Which operator (+ vs +=) should be used for performance? (In-place Vs not-in-place)

Question

Let's say I have this two snippet of code in python :

1 --------------------------
import numpy as np
x = np.array([1,2,3,4])
y = x
x = x + np.array([1,1,1,1])
print y

2 --------------------------
import numpy as np
x = np.array([1,2,3,4])
y = x
x += np.array([1,1,1,1])
print y

I thought the result of y will be the same in both examples since y point out to x and x become (2,3,4,5), BUT it wasn't

The results were (1,2,3,4) for 1 and (2,3,4,5) for 2.

After some research I find out that in first example

#-First example---------------------------------------
x = np.array([1,2,3,4]) # create x --> [1,2,3,4] 
y = x                   # made y point to x
# unril now we have x --> [1,2,3,4]
#                          |
#                          y
x = x + np.array([1,1,1,1]) 
# however this operation **create a new array** [2,3,4,5] 
# and made x point to it instead of the first one
# so we have y --> [1,2,3,4] and x --> [2,3,4,5]

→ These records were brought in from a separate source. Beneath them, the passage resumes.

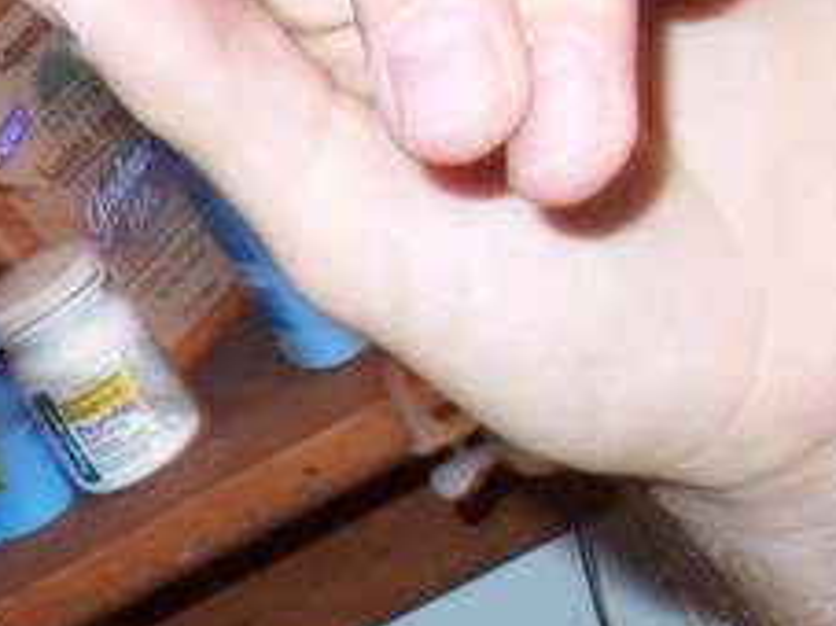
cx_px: -376
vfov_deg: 10.6
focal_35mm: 134
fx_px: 3234
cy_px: 952
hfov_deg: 13.9
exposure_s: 1/60
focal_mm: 6.3
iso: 200
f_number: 3.9
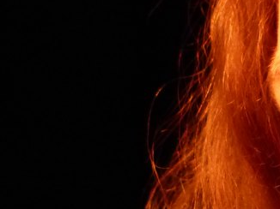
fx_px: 9400
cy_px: 176
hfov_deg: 1.7
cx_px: 299
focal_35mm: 1163
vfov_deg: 1.3
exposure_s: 1/40
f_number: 2.8
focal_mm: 68.1
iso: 800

#-Second example--------------------------------------
x = np.array([1,2,3,4]) # create x --> [1,2,3,4] 
y = x                   # made y point to x
# unril now the same x --> [1,2,3,4]
#                            |
#                            y
x += np.array([1,1,1,1])
# this operation **Modify the existing array**
# so the result will be
# unril now the same x --> [2,3,4,5]
#                            |
#                            y

You can find out more about this behaviors (not only for this example) in this link In-place algorithm

My question is : Being aware of this behavior why should I use in-place algorithm in term of performance? (time of excution faster? less memory alocation?..)

EDIT : Clarification

The example of (+, =+) was just to explain simply the in-place algorithm to the one who don't know.. but the question was in general the use of in-place algorithm not only in this case..

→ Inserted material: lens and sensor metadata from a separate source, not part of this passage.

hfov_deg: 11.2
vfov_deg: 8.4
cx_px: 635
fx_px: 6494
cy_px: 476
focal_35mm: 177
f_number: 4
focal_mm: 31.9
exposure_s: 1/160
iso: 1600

As another more complex example: loading a CSV file (just 10 Million rows) in a variable then sorting the result, is the idea of in-place algorithm is to produce an output in the same memory space that contains the input by successively transforming that data until the output is produced? - This avoids the need to use twice the storage - one area for the input and an equal-sized area for the output ( Using the minimum amount of RAM, hard disk ... )

Answer 1

x = x + 1 vs x += 1

Performance

It seems that you understand the semantical difference between x += 1 and x = x + 1.

For benchmarking, you can use timeit in IPython.

After defining those functions:

import numpy as np
def in_place(n):
    x = np.arange(n)
    x += 1

def not_in_place(n):
    x = np.arange(n)
    x = x + 1

def in_place_no_broadcast(n):
    x = np.arange(n)
    x += np.ones(n, dtype=np.int)

You can simply use the %timeit syntax to compare performances:

%timeit in_place(10**7)
20.3 ms ± 81.4 µs per loop (mean ± std. dev. of 7 runs, 10 loops each)

%timeit not_in_place(10**7)
30.4 ms ± 253 µs per loop (mean ± std. dev. of 7 runs, 10 loops each)

%timeit in_place_no_broadcast(10**7)
35.4 ms ± 101 µs per loop (mean ± std. dev. of 7 runs, 10 loops each)

not_in_place is 50% slower than in_place.

Note that broadcasting also makes a huge difference : numpy understands x += 1 as adding a 1 to every single element of x, without having to create yet another array.

Warning

in_place should be the preferred function: it's faster and uses less memory. You might run into bugs if you use and mutate this object at different places in your code, though. The typical example would be :

x = np.arange(5)
y = [x, x]
y[0][0] = 10
y
# [array([10,  1,  2,  3,  4]), array([10,  1,  2,  3,  4])]

Sorting

Your understanding of the advantages of in-place sorting is correct. It can make a huge difference in memory requirements when sorting large data sets.

There are other desirable features for a sorting algorithm (stable, acceptable worst-case complexity, ...) and it looks like the standard Python algorithm (Timsort) has many of them.

Timsort is an hybrid algorithm. Some parts of it are in-place and some require extra memory. It will never use more than n/2 though.